◆ Reading text ◆
*** Begin section ***

Implementing Proximal Policy Optimization A2C with pytorch


In [None]:
#Importing Neccessary Libraries for the model
import os
import numpy as np
import time
import glob
from datetime import datetime
import gym
#-----------pytorch libraries----------------#
import torch
import torch.nn as nn
from torch.distributions import MultivariateNormal
from scipy.stats import multivariate_normal
from torch.optim import Adam

In [None]:
#Implementing the Proximal Policy Optimization
#The below class will store the local variables for clean policy

class store:
  def __init__(self):
    self.actions=[]
    self.states=[]
    self.log_probs=[]
    self.rewards=[]
    self.state_values=[]
    self.terminal=[]

  def clear(self):
    del self.actions[:]
    del self.states[:]
    del self.log_probs[:]
    del self.rewards[:]
    del self.state_values[:]
    del self.terminal[:]

#Implementing A2C
#since we are dealing with Drone environment with continuous space of action
#i.e [0,1]^4

class Actor_Critic(nn.Module):
  def __init__(self,action_dim,state_dim,action_dist):
    super(Actor_Critic,self).__init__()

    self.action_var=torch.full((action_dim,),action_dist*action_dist).to(device)
    self.action_dim = action_dim
    #Actor Network
    self.Actor=nn.Sequential(
        nn.Linear(state_dim,84),
        nn.ReLU(),
        nn.Linear(84,84),
        nn.ReLU(),
        nn.Linear(84,action_dim),
        nn.Tanh()
    )

    #Critic Network
    self.Critic=nn.Sequential(
        nn.Linear(state_dim,84),
        nn.ReLU(),
        nn.Linear(84,84),
        nn.Tanh(),
        nn.Linear(84,1)
    )

  def setup_action_dist(self,new_action_dist):
    #since we are dealing continuous space action we need to keep on changing the
    #action dist to make our model learn new things
    self.action_var=torch.full((self.action_dim,),new_action_dist*new_action_dist).to(device)

  def action_pred(self,obs):
    action_mean=self.Actor(obs)
    cov_mat=torch.diag(self.action_var).unsqueeze(dim=0)
    prob_distribution=MultivariateNormal(action_mean,cov_mat)
    action=prob_distribution.sample()
    log_probs=prob_distribution.log_prob(action)
    state_vals=self.Critic(obs)

    return action.detach(),log_probs.detach(),state_vals.detach()

  def evaluate(self,obs,action):
    values=self.Critic(obs)
    action_mean=self.Actor(obs)
    cov_mat=torch.diag_embed(self.action_var.expand_as(action_mean))
    prob_distribution=MultivariateNormal(action_mean,cov_mat)
    log_probs=prob_distribution.log_prob(action)

    return log_probs,values


#From here we will implement the clipped policy
class PPO:
  def __init__(self,action_dim,state_dim,epoch,lr_actor,lr_critic,clip,gamma,action_dist):
    self.states_dim=state_dim
    self.action_dim=action_dim
    self.action_dist=action_dist
    self.epoch=epoch
    self.clip=clip
    self.gamma=gamma
    self.lr_actor=lr_actor
    self.lr_critic=lr_critic
    self.local=store()

*** End section ***

◆ Records supplied ◆
*** Begin section ***

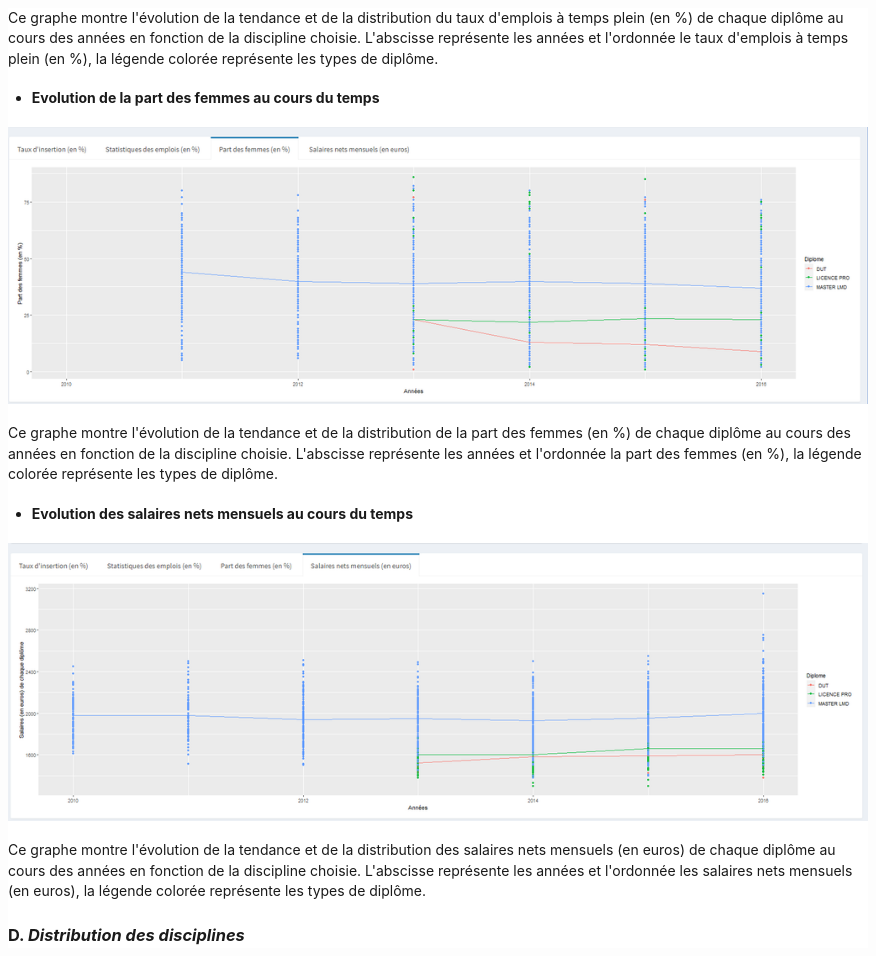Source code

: Ce graphe montre l'évolution de la tendance et de la distribution du taux d'emplois à temps plein (en %) de chaque diplôme au cours des années en fonction de la discipline choisie. L'abscisse représente les années et l'ordonnée le taux d'emplois à temps plein (en %), la légende colorée représente les types de diplôme.

- #### Evolution de la part des femmes au cours du temps

![spa_pf.PNG](images/spa_pf.PNG)

Ce graphe montre l'évolution de la tendance et de la distribution de la part des femmes (en %) de chaque diplôme au cours des années en fonction de la discipline choisie. L'abscisse représente les années et l'ordonnée la part des femmes (en %), la légende colorée représente les types de diplôme.

- #### Evolution des salaires nets mensuels au cours du temps

![spa_snm.PNG](images/spa_snm.PNG)

Ce graphe montre l'évolution de la tendance et de la distribution des salaires nets mensuels (en euros) de chaque diplôme au cours des années en fonction de la discipline choisie. L'abscisse représente les années et l'ordonnée les salaires nets mensuels (en euros), la légende colorée représente les types de diplôme.

### D. *Distribution des disciplines*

*** End section ***

◆ What you will do ◆
1. In the PPO code, what activation function is the last layer of the Actor network?
2. Reproduce the entries word for word from their first line through the line holding "la distribution du", inclusive, and omit the pictures.

◆ List of answers ◆
1. The last layer of the Actor network is `nn.Tanh()`.

2.
Source code

: Ce graphe montre l'évolution de la tendance et de la distribution du taux d'emplois à temps plein (en %) de chaque diplôme au cours des années en fonction de la discipline choisie. L'abscisse représente les années et l'ordonnée le taux d'emplois à temps plein (en %), la légende colorée représente les types de diplôme.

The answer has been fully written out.